I hate this Muay Thai, parrying technique.


----------



## JR 137 (Mar 23, 2017)

JowGaWolf said:


> This is a friendly match between my brother (Muay Thai) and Jow Ga instructors. My brother and I usually end up sparring when we are together and this time some of the Jow Ga students got a chance to test their Jow Ga Skills against Muay Thai.
> 
> Even though this video is just light sparring, there is a lot that can be seen.  Both good and bad elements.  It was a good day for us and everyone learned something that day.  These 2 short clips will probably provide months worth of training exercise and application training.
> 
> Round 1 Muay Thai vs Jow Ga Kung Fu



Finally, a striking video where I can easily tell which person is from which style, and not two people throwing haymakers and ridiculous looking kicks at each other.   And I thought that didn't exist lol.

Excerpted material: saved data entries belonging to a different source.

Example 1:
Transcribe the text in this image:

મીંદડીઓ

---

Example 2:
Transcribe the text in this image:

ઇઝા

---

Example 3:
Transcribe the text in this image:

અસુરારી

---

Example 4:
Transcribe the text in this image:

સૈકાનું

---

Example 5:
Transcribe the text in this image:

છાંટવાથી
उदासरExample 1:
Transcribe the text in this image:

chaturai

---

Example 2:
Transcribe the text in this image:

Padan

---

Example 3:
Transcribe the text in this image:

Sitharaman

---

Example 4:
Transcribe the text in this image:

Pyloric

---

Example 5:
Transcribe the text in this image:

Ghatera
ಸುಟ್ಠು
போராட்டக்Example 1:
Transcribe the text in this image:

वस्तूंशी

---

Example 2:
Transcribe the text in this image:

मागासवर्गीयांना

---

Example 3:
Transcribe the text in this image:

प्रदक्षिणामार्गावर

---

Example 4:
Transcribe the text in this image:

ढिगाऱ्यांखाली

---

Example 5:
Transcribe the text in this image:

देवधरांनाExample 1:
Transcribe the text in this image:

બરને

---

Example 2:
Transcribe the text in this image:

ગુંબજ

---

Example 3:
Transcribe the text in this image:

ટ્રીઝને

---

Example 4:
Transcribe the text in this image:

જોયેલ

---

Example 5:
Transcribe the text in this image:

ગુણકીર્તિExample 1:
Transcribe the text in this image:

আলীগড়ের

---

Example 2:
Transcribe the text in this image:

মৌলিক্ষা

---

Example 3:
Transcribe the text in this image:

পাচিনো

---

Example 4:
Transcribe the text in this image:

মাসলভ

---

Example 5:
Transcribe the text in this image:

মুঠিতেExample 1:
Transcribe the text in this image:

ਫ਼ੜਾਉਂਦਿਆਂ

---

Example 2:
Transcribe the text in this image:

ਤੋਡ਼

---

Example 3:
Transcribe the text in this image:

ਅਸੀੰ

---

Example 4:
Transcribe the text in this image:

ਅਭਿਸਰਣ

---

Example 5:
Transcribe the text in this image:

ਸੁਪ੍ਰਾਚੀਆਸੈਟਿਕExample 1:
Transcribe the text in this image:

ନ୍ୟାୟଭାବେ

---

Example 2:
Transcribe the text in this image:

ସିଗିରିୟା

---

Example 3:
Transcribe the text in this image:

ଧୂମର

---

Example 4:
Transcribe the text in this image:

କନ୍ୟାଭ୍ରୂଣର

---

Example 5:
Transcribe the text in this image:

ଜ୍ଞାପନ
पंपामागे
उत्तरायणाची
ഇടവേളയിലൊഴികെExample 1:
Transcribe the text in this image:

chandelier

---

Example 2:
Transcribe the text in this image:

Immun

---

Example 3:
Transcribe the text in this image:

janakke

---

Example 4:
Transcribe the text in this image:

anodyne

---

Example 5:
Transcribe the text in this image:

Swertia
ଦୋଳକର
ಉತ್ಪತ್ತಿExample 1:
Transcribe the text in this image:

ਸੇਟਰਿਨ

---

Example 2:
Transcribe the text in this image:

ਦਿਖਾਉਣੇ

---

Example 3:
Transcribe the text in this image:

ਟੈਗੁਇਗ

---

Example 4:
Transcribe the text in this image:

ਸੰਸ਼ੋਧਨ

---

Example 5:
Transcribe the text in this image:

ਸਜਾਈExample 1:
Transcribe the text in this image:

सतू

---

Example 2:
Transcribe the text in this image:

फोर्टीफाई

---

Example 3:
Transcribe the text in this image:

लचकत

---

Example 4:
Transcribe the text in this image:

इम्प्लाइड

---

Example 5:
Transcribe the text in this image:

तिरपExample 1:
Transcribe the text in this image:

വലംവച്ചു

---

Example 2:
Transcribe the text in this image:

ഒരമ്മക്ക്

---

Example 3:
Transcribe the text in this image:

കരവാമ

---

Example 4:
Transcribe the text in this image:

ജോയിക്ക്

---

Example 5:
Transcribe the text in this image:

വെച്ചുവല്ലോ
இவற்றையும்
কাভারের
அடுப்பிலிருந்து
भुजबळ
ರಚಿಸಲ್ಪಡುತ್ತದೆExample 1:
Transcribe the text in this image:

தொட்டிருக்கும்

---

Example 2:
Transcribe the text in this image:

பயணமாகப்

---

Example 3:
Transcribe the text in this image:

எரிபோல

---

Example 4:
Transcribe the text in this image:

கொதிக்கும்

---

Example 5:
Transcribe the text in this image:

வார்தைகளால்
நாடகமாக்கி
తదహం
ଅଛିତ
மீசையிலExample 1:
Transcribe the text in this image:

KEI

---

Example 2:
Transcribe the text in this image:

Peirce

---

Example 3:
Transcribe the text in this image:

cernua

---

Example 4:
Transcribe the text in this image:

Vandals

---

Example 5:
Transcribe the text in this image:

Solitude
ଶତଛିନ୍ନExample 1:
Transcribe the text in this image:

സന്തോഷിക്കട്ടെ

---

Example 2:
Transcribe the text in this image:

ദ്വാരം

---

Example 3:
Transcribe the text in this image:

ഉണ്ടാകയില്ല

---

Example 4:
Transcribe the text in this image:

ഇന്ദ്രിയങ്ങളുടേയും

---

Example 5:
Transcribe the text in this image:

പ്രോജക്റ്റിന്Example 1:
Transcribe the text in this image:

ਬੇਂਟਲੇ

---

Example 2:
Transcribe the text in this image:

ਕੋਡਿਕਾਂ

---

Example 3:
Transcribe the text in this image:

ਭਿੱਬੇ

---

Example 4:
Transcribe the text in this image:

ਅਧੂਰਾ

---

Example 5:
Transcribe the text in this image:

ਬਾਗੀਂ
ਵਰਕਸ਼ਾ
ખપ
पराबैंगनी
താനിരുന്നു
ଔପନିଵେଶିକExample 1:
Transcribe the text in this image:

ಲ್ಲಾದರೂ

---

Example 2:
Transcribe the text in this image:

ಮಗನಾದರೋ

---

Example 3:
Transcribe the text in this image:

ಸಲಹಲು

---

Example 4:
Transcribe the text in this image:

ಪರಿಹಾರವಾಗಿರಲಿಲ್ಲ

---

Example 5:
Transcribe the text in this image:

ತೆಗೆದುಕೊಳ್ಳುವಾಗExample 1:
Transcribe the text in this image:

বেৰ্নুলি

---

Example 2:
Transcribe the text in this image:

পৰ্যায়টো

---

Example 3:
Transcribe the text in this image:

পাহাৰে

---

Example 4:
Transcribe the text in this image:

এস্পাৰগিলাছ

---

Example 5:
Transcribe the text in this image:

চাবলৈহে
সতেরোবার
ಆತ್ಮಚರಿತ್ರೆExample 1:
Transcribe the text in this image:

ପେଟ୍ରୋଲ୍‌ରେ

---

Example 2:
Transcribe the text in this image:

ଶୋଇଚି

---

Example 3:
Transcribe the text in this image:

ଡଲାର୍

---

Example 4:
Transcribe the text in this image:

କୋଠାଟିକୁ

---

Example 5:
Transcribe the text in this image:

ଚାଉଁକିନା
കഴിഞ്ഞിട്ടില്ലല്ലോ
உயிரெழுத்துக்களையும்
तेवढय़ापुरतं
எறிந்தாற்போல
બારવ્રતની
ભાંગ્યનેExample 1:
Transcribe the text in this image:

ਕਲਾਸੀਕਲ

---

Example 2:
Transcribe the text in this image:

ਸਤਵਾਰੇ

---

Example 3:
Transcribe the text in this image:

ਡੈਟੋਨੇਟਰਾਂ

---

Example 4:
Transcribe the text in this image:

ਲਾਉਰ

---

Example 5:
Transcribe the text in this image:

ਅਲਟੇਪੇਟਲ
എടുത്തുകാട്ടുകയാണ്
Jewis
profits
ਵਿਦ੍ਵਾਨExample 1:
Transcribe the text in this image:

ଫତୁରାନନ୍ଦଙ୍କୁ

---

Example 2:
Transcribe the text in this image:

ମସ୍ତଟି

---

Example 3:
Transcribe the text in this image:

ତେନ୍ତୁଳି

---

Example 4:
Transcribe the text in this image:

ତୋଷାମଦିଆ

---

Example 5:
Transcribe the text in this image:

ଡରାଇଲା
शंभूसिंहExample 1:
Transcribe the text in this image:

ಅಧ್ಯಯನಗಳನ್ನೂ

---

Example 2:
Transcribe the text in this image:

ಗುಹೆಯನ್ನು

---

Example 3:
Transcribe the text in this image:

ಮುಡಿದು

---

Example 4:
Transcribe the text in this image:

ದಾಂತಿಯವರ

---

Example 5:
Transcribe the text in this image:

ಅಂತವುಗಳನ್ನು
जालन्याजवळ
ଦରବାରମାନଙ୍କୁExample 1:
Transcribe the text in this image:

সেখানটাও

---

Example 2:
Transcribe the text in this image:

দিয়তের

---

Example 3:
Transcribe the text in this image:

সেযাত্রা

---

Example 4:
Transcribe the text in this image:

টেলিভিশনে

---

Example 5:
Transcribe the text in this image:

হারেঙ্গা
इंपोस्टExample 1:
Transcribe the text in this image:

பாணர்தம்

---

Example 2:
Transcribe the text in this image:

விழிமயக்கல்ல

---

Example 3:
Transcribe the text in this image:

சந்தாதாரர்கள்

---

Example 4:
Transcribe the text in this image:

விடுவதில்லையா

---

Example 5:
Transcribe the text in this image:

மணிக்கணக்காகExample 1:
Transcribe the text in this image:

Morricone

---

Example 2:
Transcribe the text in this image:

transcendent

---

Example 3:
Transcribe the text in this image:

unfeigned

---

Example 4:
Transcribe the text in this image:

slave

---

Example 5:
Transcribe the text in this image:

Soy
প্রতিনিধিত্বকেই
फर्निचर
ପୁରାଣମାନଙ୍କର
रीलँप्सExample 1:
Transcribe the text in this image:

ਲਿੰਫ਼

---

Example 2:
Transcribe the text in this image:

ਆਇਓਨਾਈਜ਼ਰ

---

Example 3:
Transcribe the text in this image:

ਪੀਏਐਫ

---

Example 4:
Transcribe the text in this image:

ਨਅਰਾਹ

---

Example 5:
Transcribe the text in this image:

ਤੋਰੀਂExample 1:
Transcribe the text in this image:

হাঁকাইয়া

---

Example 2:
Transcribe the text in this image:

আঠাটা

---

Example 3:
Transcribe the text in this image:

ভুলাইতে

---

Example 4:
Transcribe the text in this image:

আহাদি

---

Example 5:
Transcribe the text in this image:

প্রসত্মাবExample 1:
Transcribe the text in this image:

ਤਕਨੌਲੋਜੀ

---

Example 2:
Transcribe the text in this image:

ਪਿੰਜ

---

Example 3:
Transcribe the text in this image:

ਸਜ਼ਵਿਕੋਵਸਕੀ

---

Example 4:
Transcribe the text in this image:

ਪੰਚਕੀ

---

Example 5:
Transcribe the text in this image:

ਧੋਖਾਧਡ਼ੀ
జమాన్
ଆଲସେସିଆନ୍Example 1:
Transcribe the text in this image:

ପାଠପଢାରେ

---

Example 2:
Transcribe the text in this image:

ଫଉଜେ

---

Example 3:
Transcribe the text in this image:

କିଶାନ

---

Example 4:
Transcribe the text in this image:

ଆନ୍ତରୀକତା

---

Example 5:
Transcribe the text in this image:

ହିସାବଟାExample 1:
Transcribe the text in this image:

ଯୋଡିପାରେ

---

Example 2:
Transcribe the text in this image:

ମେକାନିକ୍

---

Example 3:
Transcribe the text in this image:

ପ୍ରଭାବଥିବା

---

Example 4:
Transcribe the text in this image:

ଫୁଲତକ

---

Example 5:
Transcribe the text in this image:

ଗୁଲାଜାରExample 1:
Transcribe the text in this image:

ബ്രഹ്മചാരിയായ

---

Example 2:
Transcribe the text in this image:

On a side note, and please don't take it the wrong way, but why do you guys use that HUGE looping hook punch so much?  Every time I see it, all I can think is cover the sides of my head and dart in with a fast and hard cross.  Easier said than done however.


----------



## JowGaWolf (Mar 24, 2017)

JR 137 said:


> On a side note, and please don't take it the wrong way, but why do you guys use that HUGE looping hook punch so much?  Every time I see it, all I can think is cover the sides of my head and dart in with a fast and hard cross.  Easier said than done however.


Jow Ga Basic Punches are the big circular punches.  The big looping hook is a preference of the other instructor.  Jow Ga doesn't teach looping hooks.  Jow Ga hooks are more like boxing hooks.  The big circular punches are one example of long fist fighting.  They look like haymakers but they aren't and that's part of the deception.

This video shows the long punch better.


----------